Money for nothing
Getting rid of your old gadgets has never been easier or more lucrative, writes Rod Chester
AUSTRALIANS have always loved the latest gadgets. Now with a booming resale market, they’re learning to love their old gadgets, too.
The resale market comes down to simple maths: on average a person upgrades their smartphone every 18 to 24 months but the working life for a mobile phone is seven years.
For many people, eBay is the simple solution to sell off an ageing model.
But for those not wanting to go down the eBay path, there are several websites offering cash for a range of gadgets, including Boomerang Buyback, Mazuma, Money 4 Mobiles and Cash For Phones.
The sites all work in similar ways. A person gets a quote on their device, with the price depending on the model and its condition.
They send their gadget off and you get sent money in return.
Some sites ship you out a pre- paid bag so you don’t even have to pay for postage.
David Parker was running Buy My Tronics Australia when the American parent company decided to shut down the Australian outlet. In November, he launched Boomerang Buyback which buys more than 64,000 electronic items, including more than 3000 types of mobile phones, 1300 models of digital camera and 500 Apple products.
‘‘ We’ll buy something if it has value. The pricing on the website is new, used or broken and a lot of those broken ones can be fixed,’’ Parker says.
‘‘ We do get a lot of smartphones people wanting to get the iPhone 5 and sending us their 3GS and their 4s at the moment. We also get a lot of MacBooks.
‘‘ The whole idea behind the concept is making it easy and simple. Using our services is much easier than selling something on eBay. You get your price, you get your bag in the mail, you drop your phone in and it’s gone and done.
‘‘ Whereas with eBay you have to first make an account, take photos of your item, list your item, wait for it to sell, and wait for the money to be received and then you have to go and ship it.’’

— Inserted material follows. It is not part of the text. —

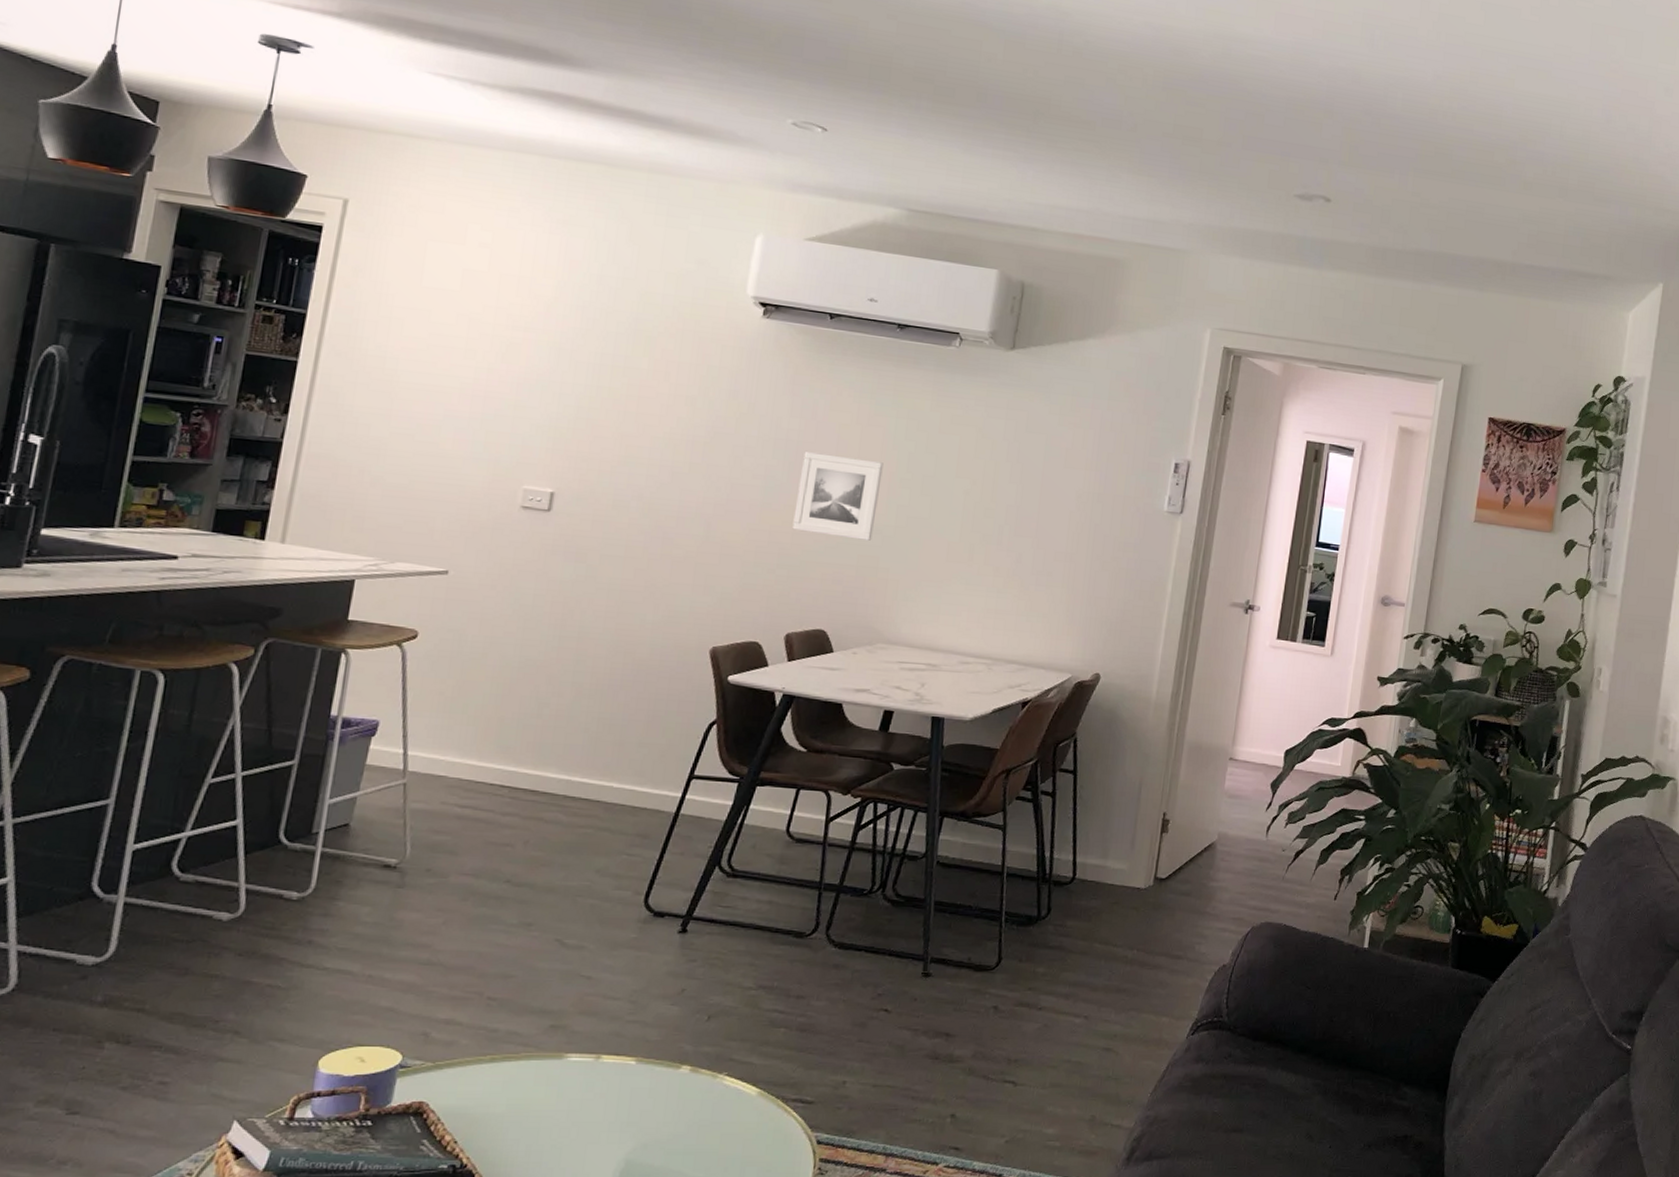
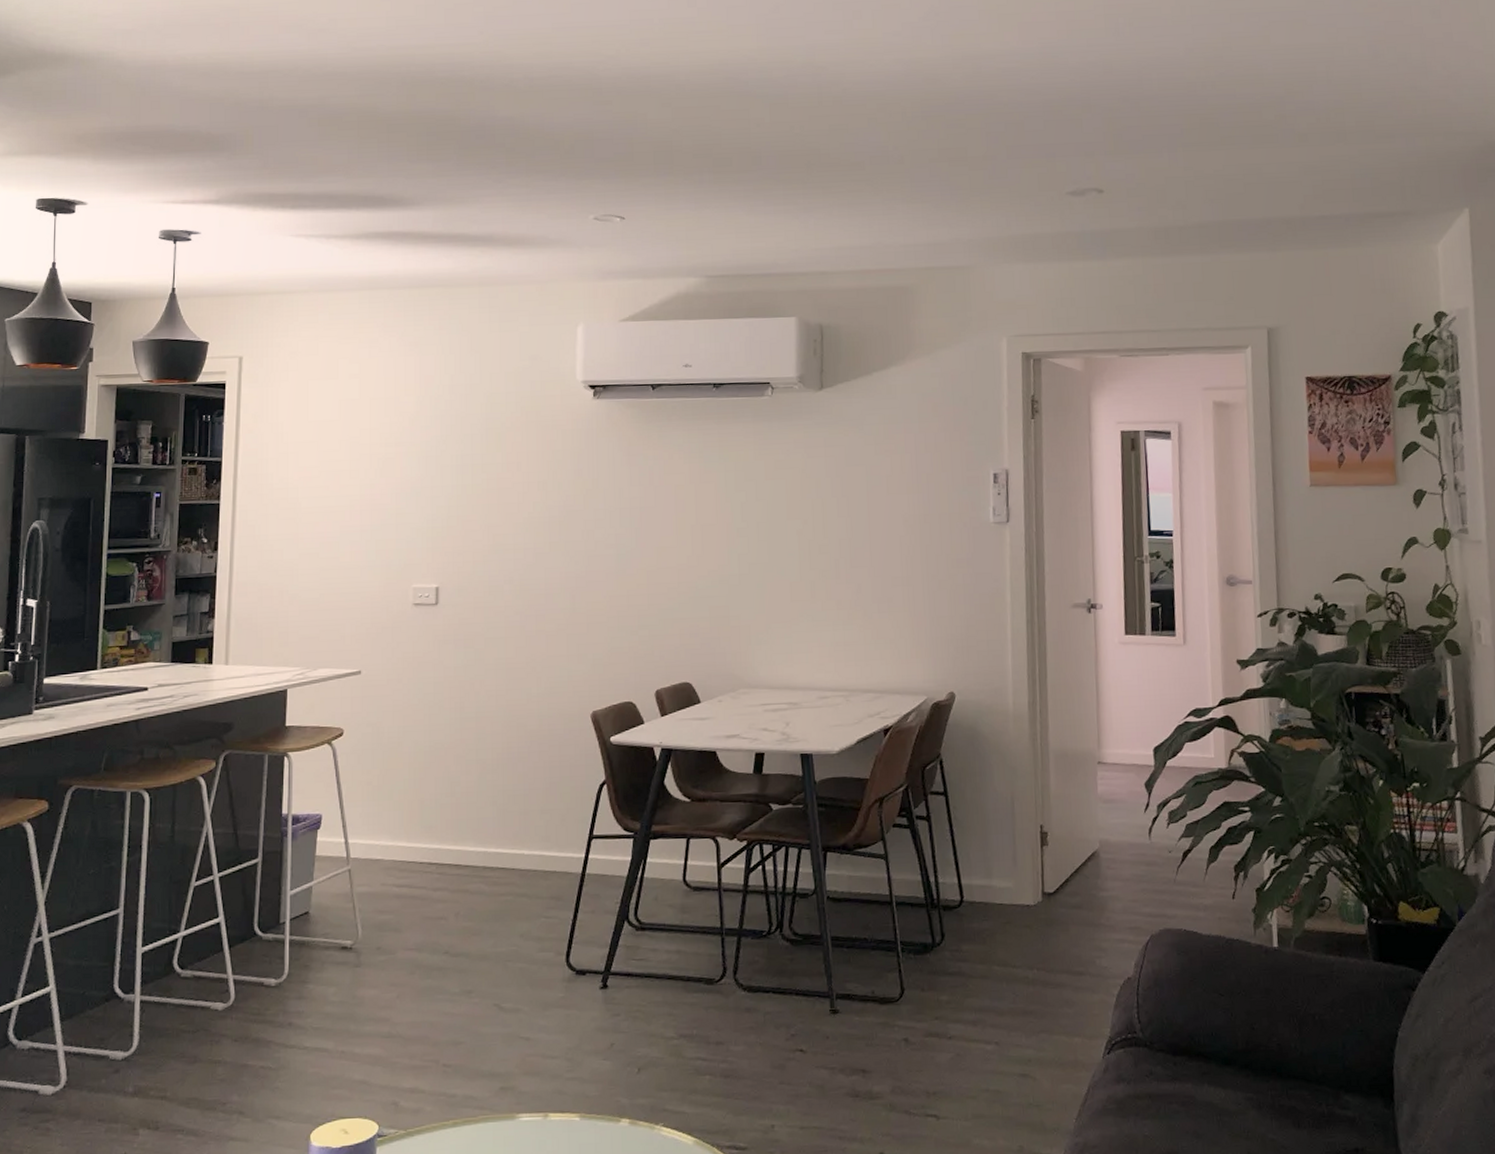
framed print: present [792,450,884,541] -> none [646,515,720,593]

Mazuma began in the UK about six years ago, with the local spin off Mazuma Mobile Australia launching two years ago.
Mazuma Mobile Australia managing director Aid Rawlins says in those two years the company has paid out $ 10 million to people selling old phones and tablets.
‘‘ It’s a win, win, win. It puts money back in their pockets. It puts money back in the economy,’’ Rawlins says.
In choosing which buyback site to use, there are a few points for consumers to consider.
Some sites pay more if you have the original box and charger. Each site has its own rating system, and will ask you to either rate your phone as either working or not or put it on a scale for brand- new condition to broken.
The pay out on the quoted figure could depend on whether they agree with your rating of the phone’s condition. You might think it’s still in excellent condition but a chip out of the back might mean it’s only considered ‘‘ poor’’.
Before sending your phone off, you might want to verify how long it takes for payment ( some pay the day the phone is received but others may take weeks).
Once the company’s get your phone, tablet or device, the first step is to delete any data.
Rawlins suggests people delete their own data before sending the item off, with the Mazuma site giving directions on how to do that for each phone model.
When the buyback sites get a phone, they refurbish them and sell them on to a new market, typically overseas, and often to developing countries.
Parker says he sells phones to areas including South America and South- East Asia, while Rawlins says most of his phones go to China, although there is also a strong market with European insurance companies who want a bank of refurbished phones to serve as replacements for people who break or lose their phones.
The parts of the phones that can’t be refurbished are recycled. Some companies disposed of them through Mobile Muster ( mobilemuster. com. au), some sell the copper off for scrap.
Parker says more than 90 per cent of consumer electronics can be recycled to raw materials. Australia generates 106,000 tonne of electronic waste yearly, of which about 10 per cent is recycled.